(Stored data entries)
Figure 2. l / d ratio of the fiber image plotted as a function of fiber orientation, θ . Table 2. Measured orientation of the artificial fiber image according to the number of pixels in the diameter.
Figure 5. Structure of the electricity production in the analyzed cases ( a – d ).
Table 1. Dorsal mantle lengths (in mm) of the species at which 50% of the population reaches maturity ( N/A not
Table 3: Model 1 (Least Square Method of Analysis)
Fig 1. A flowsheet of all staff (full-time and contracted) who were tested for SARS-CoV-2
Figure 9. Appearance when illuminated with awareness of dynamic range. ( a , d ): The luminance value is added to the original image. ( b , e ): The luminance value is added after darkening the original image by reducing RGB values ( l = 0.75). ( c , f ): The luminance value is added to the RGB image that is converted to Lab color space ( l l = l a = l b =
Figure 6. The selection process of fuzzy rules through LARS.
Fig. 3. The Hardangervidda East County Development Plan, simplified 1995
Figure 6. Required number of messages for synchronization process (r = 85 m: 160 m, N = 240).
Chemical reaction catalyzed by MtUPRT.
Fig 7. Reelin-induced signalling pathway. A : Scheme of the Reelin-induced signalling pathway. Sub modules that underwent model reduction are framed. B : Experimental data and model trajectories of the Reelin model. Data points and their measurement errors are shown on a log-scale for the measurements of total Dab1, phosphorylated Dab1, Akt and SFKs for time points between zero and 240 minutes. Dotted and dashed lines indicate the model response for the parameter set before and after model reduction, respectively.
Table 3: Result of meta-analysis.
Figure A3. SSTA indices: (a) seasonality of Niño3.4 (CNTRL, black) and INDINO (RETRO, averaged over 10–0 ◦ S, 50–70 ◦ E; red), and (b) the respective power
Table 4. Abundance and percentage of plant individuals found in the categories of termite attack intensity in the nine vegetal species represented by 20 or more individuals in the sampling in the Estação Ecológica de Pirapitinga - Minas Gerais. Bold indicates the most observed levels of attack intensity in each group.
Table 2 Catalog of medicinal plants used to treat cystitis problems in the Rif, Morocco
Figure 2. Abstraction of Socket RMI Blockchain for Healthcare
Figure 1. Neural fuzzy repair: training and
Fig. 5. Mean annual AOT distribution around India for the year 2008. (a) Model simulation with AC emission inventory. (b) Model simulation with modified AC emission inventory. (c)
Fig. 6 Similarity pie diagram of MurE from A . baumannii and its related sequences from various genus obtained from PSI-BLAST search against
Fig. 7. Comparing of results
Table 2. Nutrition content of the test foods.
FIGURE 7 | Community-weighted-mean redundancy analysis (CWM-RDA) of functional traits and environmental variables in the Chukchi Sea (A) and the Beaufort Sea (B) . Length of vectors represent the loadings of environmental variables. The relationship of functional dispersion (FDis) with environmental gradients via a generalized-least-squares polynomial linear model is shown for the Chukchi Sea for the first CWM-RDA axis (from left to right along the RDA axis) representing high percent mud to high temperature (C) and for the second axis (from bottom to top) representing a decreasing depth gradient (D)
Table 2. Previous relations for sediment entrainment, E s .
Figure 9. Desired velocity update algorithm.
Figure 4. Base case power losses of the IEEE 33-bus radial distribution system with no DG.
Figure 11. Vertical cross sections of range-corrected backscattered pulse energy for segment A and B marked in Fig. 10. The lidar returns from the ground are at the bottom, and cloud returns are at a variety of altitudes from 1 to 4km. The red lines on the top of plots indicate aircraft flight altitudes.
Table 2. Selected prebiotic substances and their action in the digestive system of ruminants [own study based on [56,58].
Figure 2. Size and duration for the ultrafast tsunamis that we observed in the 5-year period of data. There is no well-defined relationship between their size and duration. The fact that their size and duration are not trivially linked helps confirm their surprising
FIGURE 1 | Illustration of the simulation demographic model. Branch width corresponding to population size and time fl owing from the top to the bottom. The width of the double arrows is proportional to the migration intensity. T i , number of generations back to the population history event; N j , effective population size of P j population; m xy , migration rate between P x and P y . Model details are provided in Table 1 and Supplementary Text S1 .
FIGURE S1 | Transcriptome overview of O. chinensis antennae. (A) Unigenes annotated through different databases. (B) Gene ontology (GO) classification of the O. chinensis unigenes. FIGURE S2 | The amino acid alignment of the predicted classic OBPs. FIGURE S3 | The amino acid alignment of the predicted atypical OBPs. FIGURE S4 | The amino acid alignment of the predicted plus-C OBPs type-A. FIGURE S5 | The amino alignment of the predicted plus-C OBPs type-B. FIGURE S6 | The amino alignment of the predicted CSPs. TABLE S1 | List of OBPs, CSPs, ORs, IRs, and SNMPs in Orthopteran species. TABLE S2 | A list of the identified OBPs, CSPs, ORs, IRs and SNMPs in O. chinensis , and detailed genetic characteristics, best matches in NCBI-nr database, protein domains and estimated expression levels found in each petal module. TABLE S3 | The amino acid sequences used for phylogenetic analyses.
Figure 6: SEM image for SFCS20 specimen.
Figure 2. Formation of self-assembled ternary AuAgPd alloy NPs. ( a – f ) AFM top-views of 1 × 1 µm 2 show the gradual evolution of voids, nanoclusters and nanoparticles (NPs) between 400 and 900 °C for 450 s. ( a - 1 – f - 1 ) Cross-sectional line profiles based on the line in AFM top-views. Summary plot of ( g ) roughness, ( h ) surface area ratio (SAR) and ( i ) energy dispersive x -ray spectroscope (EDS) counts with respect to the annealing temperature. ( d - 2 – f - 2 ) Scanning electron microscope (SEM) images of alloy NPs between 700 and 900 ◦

▶ Exercise details
Your reply should contain every record, unchanged and complete.

▶ Solution below
Figure 2. l / d ratio of the fiber image plotted as a function of fiber orientation, θ . Table 2. Measured orientation of the artificial fiber image according to the number of pixels in the diameter.
Figure 5. Structure of the electricity production in the analyzed cases ( a – d ).
Table 1. Dorsal mantle lengths (in mm) of the species at which 50% of the population reaches maturity ( N/A not
Table 3: Model 1 (Least Square Method of Analysis)
Fig 1. A flowsheet of all staff (full-time and contracted) who were tested for SARS-CoV-2
Figure 9. Appearance when illuminated with awareness of dynamic range. ( a , d ): The luminance value is added to the original image. ( b , e ): The luminance value is added after darkening the original image by reducing RGB values ( l = 0.75). ( c , f ): The luminance value is added to the RGB image that is converted to Lab color space ( l l = l a = l b =
Figure 6. The selection process of fuzzy rules through LARS.
Fig. 3. The Hardangervidda East County Development Plan, simplified 1995
Figure 6. Required number of messages for synchronization process (r = 85 m: 160 m, N = 240).
Chemical reaction catalyzed by MtUPRT.
Fig 7. Reelin-induced signalling pathway. A : Scheme of the Reelin-induced signalling pathway. Sub modules that underwent model reduction are framed. B : Experimental data and model trajectories of the Reelin model. Data points and their measurement errors are shown on a log-scale for the measurements of total Dab1, phosphorylated Dab1, Akt and SFKs for time points between zero and 240 minutes. Dotted and dashed lines indicate the model response for the parameter set before and after model reduction, respectively.
Table 3: Result of meta-analysis.
Figure A3. SSTA indices: (a) seasonality of Niño3.4 (CNTRL, black) and INDINO (RETRO, averaged over 10–0 ◦ S, 50–70 ◦ E; red), and (b) the respective power
Table 4. Abundance and percentage of plant individuals found in the categories of termite attack intensity in the nine vegetal species represented by 20 or more individuals in the sampling in the Estação Ecológica de Pirapitinga - Minas Gerais. Bold indicates the most observed levels of attack intensity in each group.
Table 2 Catalog of medicinal plants used to treat cystitis problems in the Rif, Morocco
Figure 2. Abstraction of Socket RMI Blockchain for Healthcare
Figure 1. Neural fuzzy repair: training and
Fig. 5. Mean annual AOT distribution around India for the year 2008. (a) Model simulation with AC emission inventory. (b) Model simulation with modified AC emission inventory. (c)
Fig. 6 Similarity pie diagram of MurE from A . baumannii and its related sequences from various genus obtained from PSI-BLAST search against
Fig. 7. Comparing of results
Table 2. Nutrition content of the test foods.
FIGURE 7 | Community-weighted-mean redundancy analysis (CWM-RDA) of functional traits and environmental variables in the Chukchi Sea (A) and the Beaufort Sea (B) . Length of vectors represent the loadings of environmental variables. The relationship of functional dispersion (FDis) with environmental gradients via a generalized-least-squares polynomial linear model is shown for the Chukchi Sea for the first CWM-RDA axis (from left to right along the RDA axis) representing high percent mud to high temperature (C) and for the second axis (from bottom to top) representing a decreasing depth gradient (D)
Table 2. Previous relations for sediment entrainment, E s .
Figure 9. Desired velocity update algorithm.
Figure 4. Base case power losses of the IEEE 33-bus radial distribution system with no DG.
Figure 11. Vertical cross sections of range-corrected backscattered pulse energy for segment A and B marked in Fig. 10. The lidar returns from the ground are at the bottom, and cloud returns are at a variety of altitudes from 1 to 4km. The red lines on the top of plots indicate aircraft flight altitudes.
Table 2. Selected prebiotic substances and their action in the digestive system of ruminants [own study based on [56,58].
Figure 2. Size and duration for the ultrafast tsunamis that we observed in the 5-year period of data. There is no well-defined relationship between their size and duration. The fact that their size and duration are not trivially linked helps confirm their surprising
FIGURE 1 | Illustration of the simulation demographic model. Branch width corresponding to population size and time fl owing from the top to the bottom. The width of the double arrows is proportional to the migration intensity. T i , number of generations back to the population history event; N j , effective population size of P j population; m xy , migration rate between P x and P y . Model details are provided in Table 1 and Supplementary Text S1 .
FIGURE S1 | Transcriptome overview of O. chinensis antennae. (A) Unigenes annotated through different databases. (B) Gene ontology (GO) classification of the O. chinensis unigenes. FIGURE S2 | The amino acid alignment of the predicted classic OBPs. FIGURE S3 | The amino acid alignment of the predicted atypical OBPs. FIGURE S4 | The amino acid alignment of the predicted plus-C OBPs type-A. FIGURE S5 | The amino alignment of the predicted plus-C OBPs type-B. FIGURE S6 | The amino alignment of the predicted CSPs. TABLE S1 | List of OBPs, CSPs, ORs, IRs, and SNMPs in Orthopteran species. TABLE S2 | A list of the identified OBPs, CSPs, ORs, IRs and SNMPs in O. chinensis , and detailed genetic characteristics, best matches in NCBI-nr database, protein domains and estimated expression levels found in each petal module. TABLE S3 | The amino acid sequences used for phylogenetic analyses.
Figure 6: SEM image for SFCS20 specimen.
Figure 2. Formation of self-assembled ternary AuAgPd alloy NPs. ( a – f ) AFM top-views of 1 × 1 µm 2 show the gradual evolution of voids, nanoclusters and nanoparticles (NPs) between 400 and 900 °C for 450 s. ( a - 1 – f - 1 ) Cross-sectional line profiles based on the line in AFM top-views. Summary plot of ( g ) roughness, ( h ) surface area ratio (SAR) and ( i ) energy dispersive x -ray spectroscope (EDS) counts with respect to the annealing temperature. ( d - 2 – f - 2 ) Scanning electron microscope (SEM) images of alloy NPs between 700 and 900 ◦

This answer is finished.